Machine learning in the problem of image quality evaluation in super-resolution systems
DOI:
https://doi.org/10.17308/sait/1995-5499/2023/2/132-145Keywords:
super resolution, image quality assessment, machine learning, convolutional neural networksAbstract
This paper describes an approach to assessing image quality in super-resolution systems based on deep learning using a pre-trained neural network with an additional pre-processing layer that performs feature transfer to the frequency domain. Most of the existing quality metrics traditionally used in image processing problems do not allow capture changes of detalization occurred when using super-resolution algorithms. Such metrics do not allow adequately evaluate the results of super-resolution algorithms and compare them with each other. Therefore, the purpose of this work is to develop an algorithm for quantifying the change in image resolution that occurs due to processing by an arbitrary super resolution algorithm. The proposed quality assessment algorithm is based on methods of deep learning and transfer learning.
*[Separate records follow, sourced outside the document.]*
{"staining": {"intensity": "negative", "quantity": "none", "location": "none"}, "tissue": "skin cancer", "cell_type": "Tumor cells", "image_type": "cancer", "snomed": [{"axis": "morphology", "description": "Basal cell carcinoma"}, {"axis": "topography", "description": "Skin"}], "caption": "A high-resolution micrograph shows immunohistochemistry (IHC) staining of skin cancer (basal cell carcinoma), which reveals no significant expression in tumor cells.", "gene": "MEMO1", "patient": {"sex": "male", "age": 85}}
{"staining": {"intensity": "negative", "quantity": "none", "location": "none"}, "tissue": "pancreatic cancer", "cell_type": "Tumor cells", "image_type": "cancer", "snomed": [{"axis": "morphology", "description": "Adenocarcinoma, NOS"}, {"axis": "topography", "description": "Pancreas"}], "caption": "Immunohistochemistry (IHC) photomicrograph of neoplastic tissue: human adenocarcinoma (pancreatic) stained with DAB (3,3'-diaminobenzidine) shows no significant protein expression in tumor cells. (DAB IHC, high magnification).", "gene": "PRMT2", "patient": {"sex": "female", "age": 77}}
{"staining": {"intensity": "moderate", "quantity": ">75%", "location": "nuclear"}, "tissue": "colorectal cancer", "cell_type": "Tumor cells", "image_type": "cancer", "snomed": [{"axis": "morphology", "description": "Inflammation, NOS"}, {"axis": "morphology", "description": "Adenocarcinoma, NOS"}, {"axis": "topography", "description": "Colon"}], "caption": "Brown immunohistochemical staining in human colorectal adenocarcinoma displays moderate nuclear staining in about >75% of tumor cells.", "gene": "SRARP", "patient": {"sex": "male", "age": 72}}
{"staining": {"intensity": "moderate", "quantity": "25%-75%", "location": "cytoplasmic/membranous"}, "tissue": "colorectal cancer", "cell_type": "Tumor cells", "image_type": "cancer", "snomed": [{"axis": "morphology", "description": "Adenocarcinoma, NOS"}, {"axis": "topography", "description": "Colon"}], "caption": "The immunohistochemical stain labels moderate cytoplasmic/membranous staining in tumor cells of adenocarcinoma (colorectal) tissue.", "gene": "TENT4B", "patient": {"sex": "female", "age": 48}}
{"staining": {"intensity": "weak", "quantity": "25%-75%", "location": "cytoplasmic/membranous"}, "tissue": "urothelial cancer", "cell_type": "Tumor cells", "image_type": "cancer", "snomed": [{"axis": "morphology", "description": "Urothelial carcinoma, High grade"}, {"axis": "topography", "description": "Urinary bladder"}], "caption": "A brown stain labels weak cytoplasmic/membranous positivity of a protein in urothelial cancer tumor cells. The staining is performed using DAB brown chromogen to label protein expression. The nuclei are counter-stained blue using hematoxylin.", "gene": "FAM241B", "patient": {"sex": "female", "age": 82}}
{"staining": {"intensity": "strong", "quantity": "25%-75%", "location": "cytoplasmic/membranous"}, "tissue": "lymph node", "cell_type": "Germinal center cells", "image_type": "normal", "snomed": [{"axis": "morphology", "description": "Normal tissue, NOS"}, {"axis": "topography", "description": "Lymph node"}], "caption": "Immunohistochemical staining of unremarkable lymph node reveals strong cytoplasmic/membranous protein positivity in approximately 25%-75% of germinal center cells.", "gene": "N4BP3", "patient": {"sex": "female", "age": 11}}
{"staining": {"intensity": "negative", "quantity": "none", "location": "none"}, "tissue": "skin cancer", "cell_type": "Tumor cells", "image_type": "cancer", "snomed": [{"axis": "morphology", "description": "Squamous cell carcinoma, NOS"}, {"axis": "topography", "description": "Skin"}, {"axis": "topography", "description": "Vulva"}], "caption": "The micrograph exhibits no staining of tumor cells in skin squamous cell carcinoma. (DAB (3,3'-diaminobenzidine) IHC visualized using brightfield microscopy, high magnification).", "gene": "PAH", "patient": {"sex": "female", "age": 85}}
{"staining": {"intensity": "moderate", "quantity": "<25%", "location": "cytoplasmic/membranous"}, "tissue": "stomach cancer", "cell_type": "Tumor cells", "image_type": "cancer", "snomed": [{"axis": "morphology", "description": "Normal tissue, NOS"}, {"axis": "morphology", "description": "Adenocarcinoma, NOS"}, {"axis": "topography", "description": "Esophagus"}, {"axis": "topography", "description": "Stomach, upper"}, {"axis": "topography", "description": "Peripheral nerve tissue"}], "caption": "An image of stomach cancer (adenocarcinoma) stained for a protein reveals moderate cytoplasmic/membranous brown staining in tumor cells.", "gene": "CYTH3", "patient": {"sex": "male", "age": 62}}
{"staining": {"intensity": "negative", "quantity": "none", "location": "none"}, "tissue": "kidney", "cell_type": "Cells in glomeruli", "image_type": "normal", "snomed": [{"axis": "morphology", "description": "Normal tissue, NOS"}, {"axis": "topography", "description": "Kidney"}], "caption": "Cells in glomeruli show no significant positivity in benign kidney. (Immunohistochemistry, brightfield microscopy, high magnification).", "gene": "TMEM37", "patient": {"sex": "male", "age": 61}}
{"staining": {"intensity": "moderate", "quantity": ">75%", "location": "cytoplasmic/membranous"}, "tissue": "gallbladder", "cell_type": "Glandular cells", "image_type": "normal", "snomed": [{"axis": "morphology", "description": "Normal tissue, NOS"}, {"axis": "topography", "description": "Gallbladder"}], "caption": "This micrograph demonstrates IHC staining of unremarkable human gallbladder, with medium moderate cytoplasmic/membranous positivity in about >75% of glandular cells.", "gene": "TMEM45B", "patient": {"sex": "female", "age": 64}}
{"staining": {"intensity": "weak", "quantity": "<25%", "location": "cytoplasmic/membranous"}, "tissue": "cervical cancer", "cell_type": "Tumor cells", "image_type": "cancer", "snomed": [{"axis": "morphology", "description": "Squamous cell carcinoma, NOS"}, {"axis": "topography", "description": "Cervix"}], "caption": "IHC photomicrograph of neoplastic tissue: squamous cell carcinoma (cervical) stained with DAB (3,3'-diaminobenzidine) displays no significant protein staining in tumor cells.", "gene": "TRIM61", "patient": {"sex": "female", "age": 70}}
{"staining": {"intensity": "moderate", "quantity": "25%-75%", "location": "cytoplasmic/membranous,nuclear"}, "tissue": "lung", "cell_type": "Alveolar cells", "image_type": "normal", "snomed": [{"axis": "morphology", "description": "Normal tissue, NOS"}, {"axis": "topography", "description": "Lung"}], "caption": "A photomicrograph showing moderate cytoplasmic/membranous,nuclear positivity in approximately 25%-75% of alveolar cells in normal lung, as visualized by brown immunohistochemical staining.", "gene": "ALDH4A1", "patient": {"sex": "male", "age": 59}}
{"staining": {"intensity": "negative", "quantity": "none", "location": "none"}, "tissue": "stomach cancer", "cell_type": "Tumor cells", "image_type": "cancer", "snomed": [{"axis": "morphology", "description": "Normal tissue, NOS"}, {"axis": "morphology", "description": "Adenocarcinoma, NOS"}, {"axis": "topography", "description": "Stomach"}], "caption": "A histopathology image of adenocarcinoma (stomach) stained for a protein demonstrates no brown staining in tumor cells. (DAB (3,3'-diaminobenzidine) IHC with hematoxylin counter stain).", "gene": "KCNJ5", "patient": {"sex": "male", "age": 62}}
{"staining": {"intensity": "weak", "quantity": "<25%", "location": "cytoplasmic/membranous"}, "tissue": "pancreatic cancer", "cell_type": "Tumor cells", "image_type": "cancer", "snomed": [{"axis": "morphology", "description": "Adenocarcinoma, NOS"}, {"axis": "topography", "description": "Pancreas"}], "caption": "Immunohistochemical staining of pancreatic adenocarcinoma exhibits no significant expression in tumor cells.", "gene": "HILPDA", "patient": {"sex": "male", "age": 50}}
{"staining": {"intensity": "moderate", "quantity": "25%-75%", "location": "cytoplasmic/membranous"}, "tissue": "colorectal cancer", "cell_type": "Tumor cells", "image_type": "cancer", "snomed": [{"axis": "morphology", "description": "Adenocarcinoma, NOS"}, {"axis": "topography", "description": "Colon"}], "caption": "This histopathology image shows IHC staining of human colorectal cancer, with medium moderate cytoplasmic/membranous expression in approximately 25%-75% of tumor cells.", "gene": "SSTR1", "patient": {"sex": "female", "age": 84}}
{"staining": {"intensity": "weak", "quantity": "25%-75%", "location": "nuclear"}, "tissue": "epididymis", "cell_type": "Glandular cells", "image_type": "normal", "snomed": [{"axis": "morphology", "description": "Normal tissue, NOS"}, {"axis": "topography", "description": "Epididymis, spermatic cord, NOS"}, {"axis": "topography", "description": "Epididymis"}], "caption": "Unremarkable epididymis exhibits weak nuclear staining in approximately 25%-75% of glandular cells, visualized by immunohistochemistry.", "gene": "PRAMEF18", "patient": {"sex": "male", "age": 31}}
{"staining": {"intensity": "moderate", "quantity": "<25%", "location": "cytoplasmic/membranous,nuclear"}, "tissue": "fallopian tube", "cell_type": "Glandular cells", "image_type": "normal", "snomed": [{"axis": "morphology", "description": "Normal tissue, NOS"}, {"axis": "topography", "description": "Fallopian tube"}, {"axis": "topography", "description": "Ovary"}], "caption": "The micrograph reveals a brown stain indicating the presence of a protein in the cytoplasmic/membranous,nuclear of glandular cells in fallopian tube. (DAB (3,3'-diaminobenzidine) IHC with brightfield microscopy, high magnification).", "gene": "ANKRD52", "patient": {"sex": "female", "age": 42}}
Taking into account the physical meaning of the super-resolution effect, the processing of features in the neural network performed for the frequency domain, therefore, in this work author proposed the special preprocessing layer that performs such transition using the Fourier transform. The training scheme consists of two stages. In the first step, an imaging system model is created for modeling the acquisition of low-resolution images from arbitrary high-resolution images. It is shown that the use of a neural network for low-resolution acquisition is significantly superior in accuracy to conventional linear models. Next, the formation model is applied to increase the size of the training sample used to train the quality assessment algorithm. The resulting quality assessment algorithm is applicable both for comparing the results of the work of various super-resolution algorithms with each other, and for estimating the limitations of resolution increasing of an arbitrary super-resolution algorithm.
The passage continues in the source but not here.